> **AIM OF THE EXERCISE**:
Rewrite the text of each record below, changing every "Complete Information" to "Full Details" and keeping everything else as it is. Leave the pictures out of your answer.

> **MATERIAL PROVIDED**:

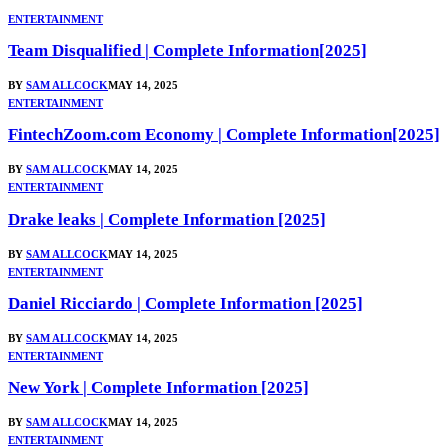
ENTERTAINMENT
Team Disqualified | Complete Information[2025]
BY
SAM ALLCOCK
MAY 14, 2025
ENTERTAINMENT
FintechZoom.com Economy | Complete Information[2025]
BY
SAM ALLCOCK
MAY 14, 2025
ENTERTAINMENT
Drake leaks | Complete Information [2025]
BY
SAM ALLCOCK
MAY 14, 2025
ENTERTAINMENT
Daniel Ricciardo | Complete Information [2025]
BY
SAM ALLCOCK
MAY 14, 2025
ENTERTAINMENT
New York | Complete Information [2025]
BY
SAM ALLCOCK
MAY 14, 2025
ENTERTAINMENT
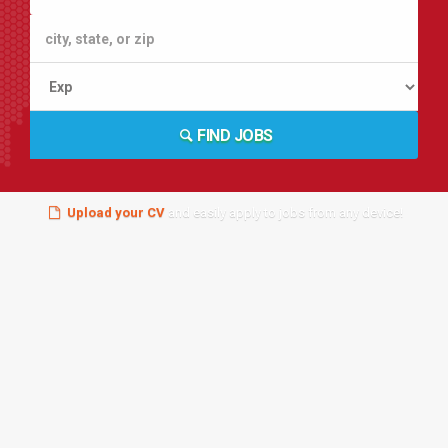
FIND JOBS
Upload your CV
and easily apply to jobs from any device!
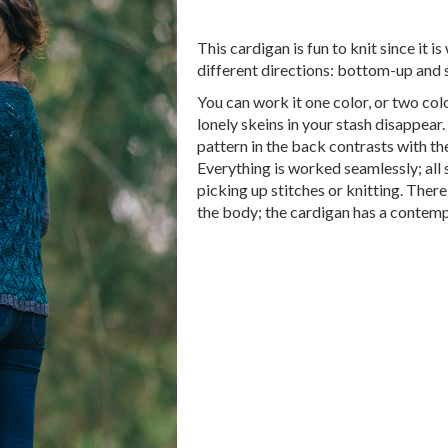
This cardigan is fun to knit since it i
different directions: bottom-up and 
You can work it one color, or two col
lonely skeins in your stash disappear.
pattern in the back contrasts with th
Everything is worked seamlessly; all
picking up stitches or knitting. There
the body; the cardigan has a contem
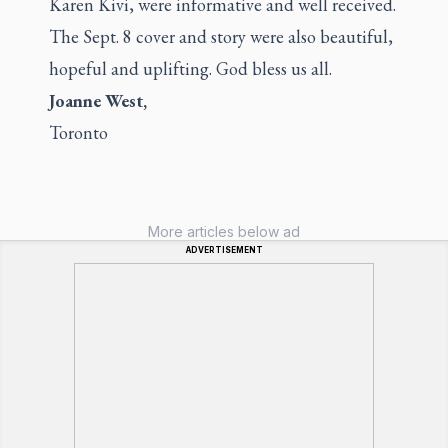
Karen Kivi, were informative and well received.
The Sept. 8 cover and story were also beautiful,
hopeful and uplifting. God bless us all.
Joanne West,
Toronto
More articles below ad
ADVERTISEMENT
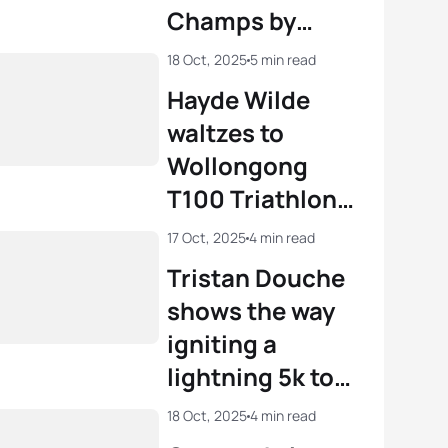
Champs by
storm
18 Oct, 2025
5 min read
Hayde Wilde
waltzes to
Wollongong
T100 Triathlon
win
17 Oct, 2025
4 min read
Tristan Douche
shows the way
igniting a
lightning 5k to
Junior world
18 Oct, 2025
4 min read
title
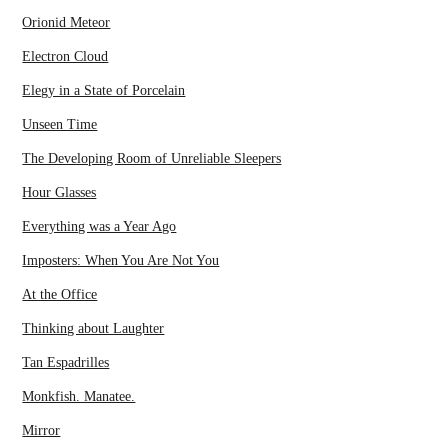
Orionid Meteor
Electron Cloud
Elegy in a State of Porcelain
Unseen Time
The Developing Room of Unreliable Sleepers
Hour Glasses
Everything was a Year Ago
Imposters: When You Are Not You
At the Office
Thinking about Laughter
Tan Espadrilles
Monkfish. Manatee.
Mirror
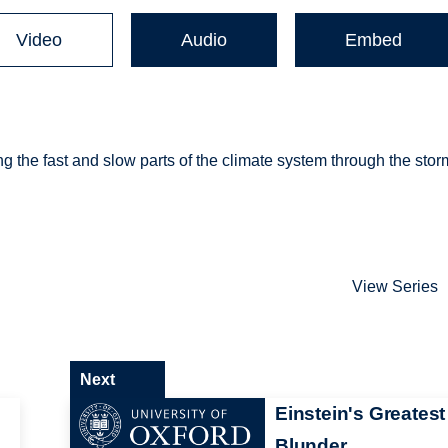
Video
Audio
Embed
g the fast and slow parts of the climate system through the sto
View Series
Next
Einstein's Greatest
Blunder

> **ANSWER BOX**:
ENTERTAINMENT
Team Disqualified | Full Details[2025]
BY
SAM ALLCOCK
MAY 14, 2025
ENTERTAINMENT
FintechZoom.com Economy | Full Details[2025]
BY
SAM ALLCOCK
MAY 14, 2025
ENTERTAINMENT
Drake leaks | Full Details [2025]
BY
SAM ALLCOCK
MAY 14, 2025
ENTERTAINMENT
Daniel Ricciardo | Full Details [2025]
BY
SAM ALLCOCK
MAY 14, 2025
ENTERTAINMENT
New York | Full Details [2025]
BY
SAM ALLCOCK
MAY 14, 2025
ENTERTAINMENT
FIND JOBS
Upload your CV
and easily apply to jobs from any device!
This cardigan is fun to knit since it i
different directions: bottom-up and 
You can work it one color, or two col
lonely skeins in your stash disappear.
pattern in the back contrasts with th
Everything is worked seamlessly; all
picking up stitches or knitting. There
the body; the cardigan has a contem
Karen Kivi, were informative and well received.
The Sept. 8 cover and story were also beautiful,
hopeful and uplifting. God bless us all.
Joanne West,
Toronto
More articles below ad
ADVERTISEMENT
Champs by
storm
18 Oct, 2025
5 min read
Hayde Wilde
waltzes to
Wollongong
T100 Triathlon
win
17 Oct, 2025
4 min read
Tristan Douche
shows the way
igniting a
lightning 5k to
Junior world
18 Oct, 2025
4 min read
title
Orionid Meteor
Electron Cloud
Elegy in a State of Porcelain
Unseen Time
The Developing Room of Unreliable Sleepers
Hour Glasses
Everything was a Year Ago
Imposters: When You Are Not You
At the Office
Thinking about Laughter
Tan Espadrilles
Monkfish. Manatee.
Mirror
Video
Audio
Embed
g the fast and slow parts of the climate system through the sto
View Series
Next
Einstein's Greatest
Blunder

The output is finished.